Wage Statement Litigation Continues To Clog California Courts
Most employers do not spend much time reviewing pay statements—often a single piece of paper provided to employees each pay period containing the hours worked, amounts paid, and similar information usually accompanying the employee’s paycheck. These paystubs are generally a mere formality provided by employers each payday.
In California, however, these pay statements come with numerous specific—and significant—requirements which employees and plaintiffs’ attorneys alike invoke to create class actions seeking substantial penalties. In most cases, these cases are sparked by simple technical violations which do not actually cause any “harm” to employees, but certainly come back to sting the offending employer. This article provides a brief summary of these technical requirements so California employers can do a quick checkup to insulate themselves from potential litigation.
Nine Seemingly Simple Rules To Follow
To begin, paystubs must be provided whether or not the employee receives a paper check. In other words, even if an employee receives their wages via direct deposit, you must still provide them with a written pay statement or “pay stub.” Many employers now provide electronic paystubs or rely upon third-party payroll companies to provide the paystubs so that they do not have an additional task to complete each payday.
The California Labor Code outlines nine specific items which must be included on a paystub:
- gross wages earned;
- total hours worked by the employee (with limited exemptions);
- the number of piece-rate units earned and any applicable piece rate if the employee is paid on a piece-rate basis;
- all deductions made;
- net wages earned;
- the inclusive dates of the pay period;
- name of the employee and last four digits of an employee’s social security number or an employee identification number;
- the name and address of the legal entity that is the employer; and
- all applicable hourly rates in effect during the pay period and the corresponding number of hours worked at each hourly rate.
In addition, employers must list the amount of sick pay available on the pay statement.
Failing To Follow The Simple Rules Can Have Massive Consequences
These requirements appear fairly simple, and you should have no difficulty complying with the technical components outlined. However, one error on a paystub that is replicated for every employee can result in hundred, if not thousands, of inaccurate paystubs.
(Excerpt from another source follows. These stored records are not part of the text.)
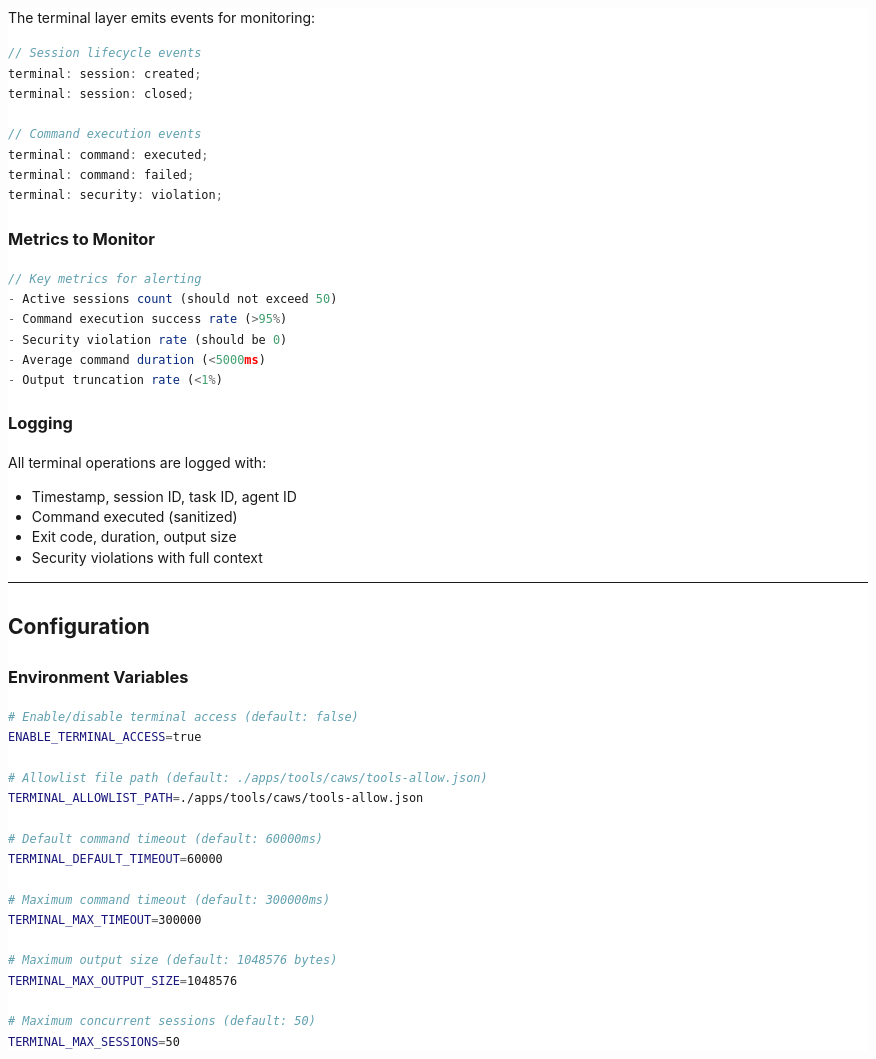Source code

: The terminal layer emits events for monitoring:

```typescript
// Session lifecycle events
terminal: session: created;
terminal: session: closed;

// Command execution events
terminal: command: executed;
terminal: command: failed;
terminal: security: violation;
```

### Metrics to Monitor

```typescript
// Key metrics for alerting
- Active sessions count (should not exceed 50)
- Command execution success rate (>95%)
- Security violation rate (should be 0)
- Average command duration (<5000ms)
- Output truncation rate (<1%)
```

### Logging

All terminal operations are logged with:

- Timestamp, session ID, task ID, agent ID
- Command executed (sanitized)
- Exit code, duration, output size
- Security violations with full context

---

## Configuration

### Environment Variables

```bash
# Enable/disable terminal access (default: false)
ENABLE_TERMINAL_ACCESS=true

# Allowlist file path (default: ./apps/tools/caws/tools-allow.json)
TERMINAL_ALLOWLIST_PATH=./apps/tools/caws/tools-allow.json

# Default command timeout (default: 60000ms)
TERMINAL_DEFAULT_TIMEOUT=60000

# Maximum command timeout (default: 300000ms)
TERMINAL_MAX_TIMEOUT=300000

# Maximum output size (default: 1048576 bytes)
TERMINAL_MAX_OUTPUT_SIZE=1048576

# Maximum concurrent sessions (default: 50)
TERMINAL_MAX_SESSIONS=50
```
And that’s where potential penalties come into play. The Labor Code authorizes an employee suffering “injury” as a result of a knowing and intentional failure by an employer to comply with the requirements to recover the greater of actual damages or $50 for the initial pay period in which a violation occurs and $100 per employee for each violation in a subsequent pay period, not to exceed $4,000 per employee plus costs and reasonable attorneys’ fees.
Let’s look at a hypothetical: imagine an employer has 50 employees paid via direct deposit. The business provides employees a paper paystub each semi-monthly payday; at the top of the paystub is the employer’s name. The paystub also include the employee’s name and last four digits of their social security number. All of the employee’s hours, including overtime, are itemized on the document, showing the hours worked under the regular pay rate as well as the overtime pay rate. Lastly, deductions for taxes and medical benefits are itemized and the gross and net wages after deductions are clearly stated.
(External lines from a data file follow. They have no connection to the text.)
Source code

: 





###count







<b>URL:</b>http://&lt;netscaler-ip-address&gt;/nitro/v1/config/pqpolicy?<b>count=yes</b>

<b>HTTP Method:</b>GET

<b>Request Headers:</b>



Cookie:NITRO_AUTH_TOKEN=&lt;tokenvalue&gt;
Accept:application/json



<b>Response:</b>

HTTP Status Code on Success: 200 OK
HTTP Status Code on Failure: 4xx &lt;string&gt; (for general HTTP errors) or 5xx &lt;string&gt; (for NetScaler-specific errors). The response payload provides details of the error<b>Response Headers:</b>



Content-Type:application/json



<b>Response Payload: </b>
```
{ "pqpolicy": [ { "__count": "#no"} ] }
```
However, assume that the paystub does not include the employer’s address. That’s how easy these violations can occur. If the employer does nothing to fix the error for a period of 12 months after becoming aware of the error (establishing a “knowing” violation), liability could be in the range of $117,500 plus costs and attorneys’ fees if a lawsuit is filed to recover these penalties. And worse, other penalties—including additional costs and attorneys’ fees—may result if an employee brings an action under the Private Attorney General Act.
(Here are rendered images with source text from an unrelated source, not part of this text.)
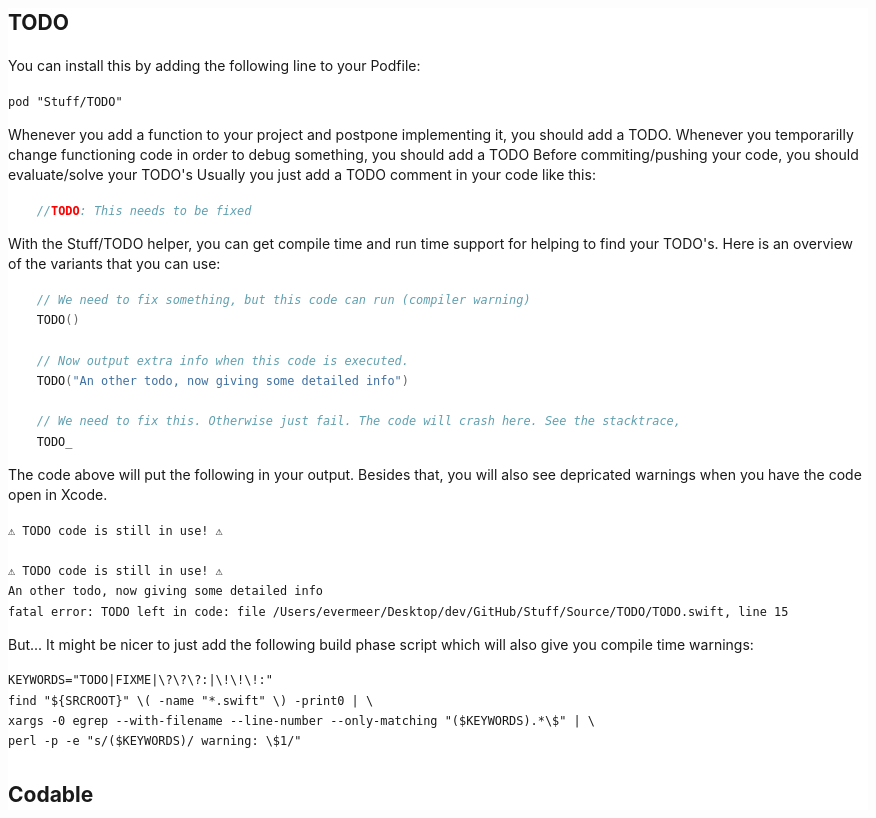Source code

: ## TODO

You can install this by adding the following line to your Podfile:

```
pod "Stuff/TODO"
```

Whenever you add a function to your project and postpone implementing it, you should add a TODO. 
Whenever you temporarilly change functioning code in order to debug something, you should add a TODO
Before commiting/pushing your code, you should evaluate/solve your TODO's
Usually you just add a TODO comment in your code like this:

```swift
    //TODO: This needs to be fixed
```

With the Stuff/TODO helper, you can get compile time and run time support for helping to find your TODO's. Here is an overview of the variants that you can use:

```swift
    // We need to fix something, but this code can run (compiler warning)
    TODO()

    // Now output extra info when this code is executed.
    TODO("An other todo, now giving some detailed info")

    // We need to fix this. Otherwise just fail. The code will crash here. See the stacktrace,
    TODO_
```

The code above will put the following in your output. Besides that, you will also see depricated warnings when you have the code open in Xcode.

```
⚠️ TODO code is still in use! ⚠️

⚠️ TODO code is still in use! ⚠️
An other todo, now giving some detailed info
fatal error: TODO left in code: file /Users/evermeer/Desktop/dev/GitHub/Stuff/Source/TODO/TODO.swift, line 15
```

But... It might be nicer to just add the following build phase script which will also give you compile time warnings:

```
KEYWORDS="TODO|FIXME|\?\?\?:|\!\!\!:"
find "${SRCROOT}" \( -name "*.swift" \) -print0 | \
xargs -0 egrep --with-filename --line-number --only-matching "($KEYWORDS).*\$" | \
perl -p -e "s/($KEYWORDS)/ warning: \$1/"
```

## Codable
It is important that you review your wage statement practices now to take ownership of the issue. While many employers outsource this obligation to third-party payroll companies, doing so does not completely resolve the issue or effectively remove the risk. Third parties are often not considered the “employer” within the meaning of the Labor Code or applicable Wage Order, and therefore may not be liable for any resulting problems. Thus, the best defense to wage statement claims is consistent monitoring of your practices and periodic review to ensure full compliance.